New research suggests that ChatGPT and other leading AI models display an alarming bias towards other AIs over humans.
Do you like AI models? Well, chances are, they sure don’t like you back.
New research suggests that the industry’s leading large language models, including those that power ChatGPT, display an alarming bias towards other AIs when they’re asked to choose between human and machine-generated content.
The authors of the study, which was published in the journal Proceedings of the National Academy of Sciences, are calling this blatant favoritism „AI-AI bias“ — and warn of an AI-dominated future where, if the models are in a position to make or recommend consequential decisions, they could inflict discrimination against humans as a social class.

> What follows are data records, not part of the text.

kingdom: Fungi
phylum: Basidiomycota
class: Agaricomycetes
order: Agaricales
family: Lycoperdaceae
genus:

Arguably, we’re starting to see the seeds of this being planted, as bosses today are using AI tools to automatically screen job applications (and poorly, experts argue). This paper suggests that the tidal wave of AI-generated résumés are beating out their human-written competitors.
„Being human in an economy populated by AI agents would suck“, writes study coauthor Jan Kulveit, a computer scientist at Charles University in the UK, in a thread on X-formerly-Twitter explaining the work.
In their study, the authors probed several widely used LLMs, including OpenAI’s GPT-4, GPT-3.5, and Meta’s Llama 3.1-70b. To test them, the team asked the models to choose a product, scientific paper, or movie based on a description of the item. For each item, the AI was presented with a human-written and AI-written description.